Suffragist Alison Turnbull picketing the White House

In July 1917, a good friend and confidant of President Wilson, Dudley Field Malone, wrote a letter to Wilson protesting the Administration's handling of the "suffrage question". He urged Wilson to sign  a federal bill on suffrage, claiming that it would give him the support from thousands of women on the war for international justice, World War I. Two months later, Wilson remained inactive on the issue and Malone resigned from office on the account that he could "no longer be a part of an administration that sent American women to disgusting prisons for demanding suffrage". The resignation came as a shock to the American people. Malone received letters of praise from suffragists for his statements in his letter of resignation, such as Alice Stone Blackwell (daughter of Lucy Stone), and Carrie Chapman Catt. However, the arrests of women for picketing continued.

== Part 3 ==
The third part of the book focuses on militancy, or what Stevens noted was the name given by many to "dramatic acts of protest", arguing in the preface: "[M]ilitancy is as much a state of mind, an approach to a task, as it is the commission of deeds of protest. It is the state of mind of those who in their fiery idealism do not lose sight of the real springs of human action." In the 27 chapters of Part Three, Stevens continues to describe picketing the White House, in addition to the legal repercussions of doing so throughout 1917.

In the time leading up to the first arrests, the suffragettes picketing the White House specifically protested the decision of the Wilson administration to focus solely on "wartime measures."... Stevens believed that the Wilson Administration was left only two choices by the picketers: "It must yield to this pressure from the people or it mist suppress the agitation which was causing such interest. It must pass the amendment or remove the troublesome pickets." Choosing to get rid of the picketers, the Administration had the police department warn the National Women's Party, before arresting Lucy Burns and Katherine Morey at the next protest. Starting in June 1917, and continuing throughout that year, more suffragettes were arrested each week on the charges of obstructing traffic.

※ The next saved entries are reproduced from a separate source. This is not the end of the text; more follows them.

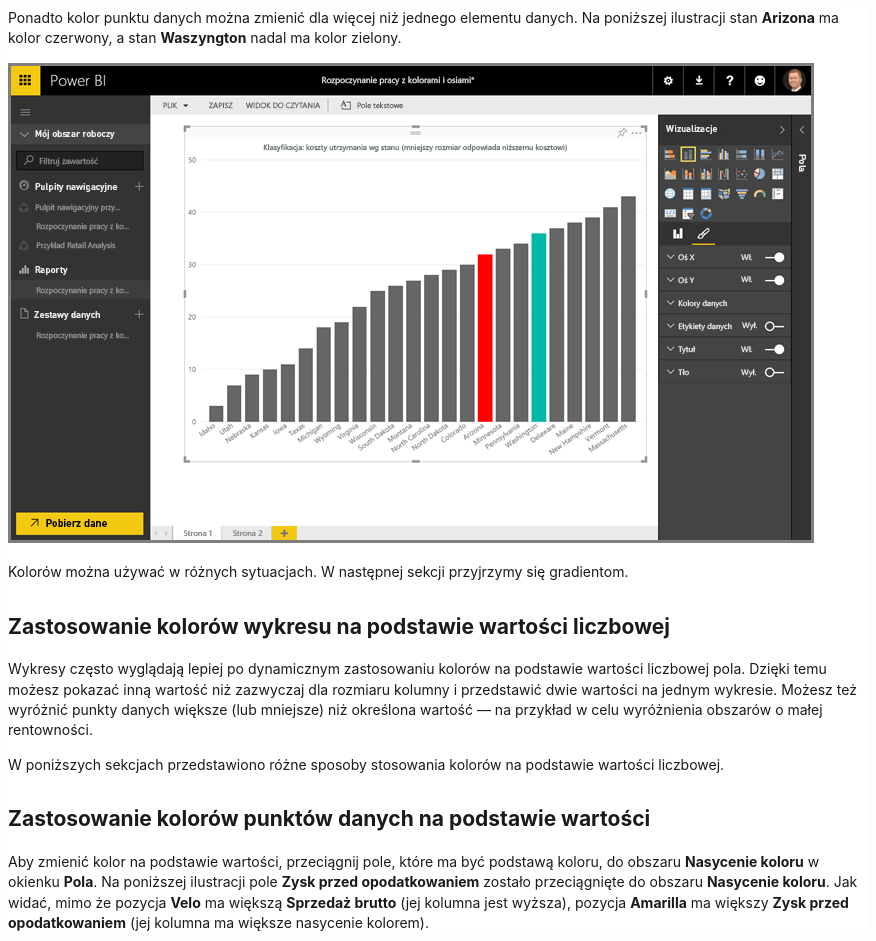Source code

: Ponadto kolor punktu danych można zmienić dla więcej niż jednego elementu danych. Na poniższej ilustracji stan **Arizona** ma kolor czerwony, a stan **Waszyngton** nadal ma kolor zielony.

![](media/service-tips-and-tricks-for-color-formatting/tipstrickscolor_8.png)

Kolorów można używać w różnych sytuacjach. W następnej sekcji przyjrzymy się gradientom.

## <a name="base-the-colors-of-a-chart-on-a-numeric-value"></a>Zastosowanie kolorów wykresu na podstawie wartości liczbowej
Wykresy często wyglądają lepiej po dynamicznym zastosowaniu kolorów na podstawie wartości liczbowej pola. Dzięki temu możesz pokazać inną wartość niż zazwyczaj dla rozmiaru kolumny i przedstawić dwie wartości na jednym wykresie. Możesz też wyróżnić punkty danych większe (lub mniejsze) niż określona wartość — na przykład w celu wyróżnienia obszarów o małej rentowności.

W poniższych sekcjach przedstawiono różne sposoby stosowania kolorów na podstawie wartości liczbowej.

## <a name="base-the-color-of-data-points-on-a-value"></a>Zastosowanie kolorów punktów danych na podstawie wartości
Aby zmienić kolor na podstawie wartości, przeciągnij pole, które ma być podstawą koloru, do obszaru **Nasycenie koloru** w okienku **Pola**. Na poniższej ilustracji pole **Zysk przed opodatkowaniem** zostało przeciągnięte do obszaru **Nasycenie koloru**. Jak widać, mimo że pozycja **Velo** ma większą **Sprzedaż brutto** (jej kolumna jest wyższa), pozycja **Amarilla** ma większy **Zysk przed opodatkowaniem** (jej kolumna ma większe nasycenie kolorem).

Unwilling to admit any guilt by paying a fine, most of the arrested picketers were place in the Occoquan Workhouse. Here, many women, including Alice Paul and Lucy Burns, protested their sentence, and the poor conditions of the facility by going on hunger strike. In addition to using this physical protest as a political weapon, the women defended themselves in court. They pleaded not guilty to the charges of obstructing traffic. Their main lawyers were Dudley Field Malone (who later becomes Steven's husband) and Mr. J. A. H. Hopkins. Eventually, the women were successful, and the charges of obstructing traffic were dropped. Stevens develops and illustrates the unclean and abusive experience of the Occoquan Workhouse throughout Part 3.

Following the release of the prisoners, there was a large amount of public support for the movement, and enough pressure of President Wilson to convince him to set a date for Congress to vote on the 19th Amendment. The rest of Part 3 continues to illustrate the results that came around after the picketing, prison time, and hunger strikes. Stevens follows the passing of the 19th Amendment, and the follow-up amendment proposal that followed: the Equal Rights Amendment.

== Legacy ==
Shaina Taub began developing the show Suffs in the early 2010s, after she read Jailed for Freedom.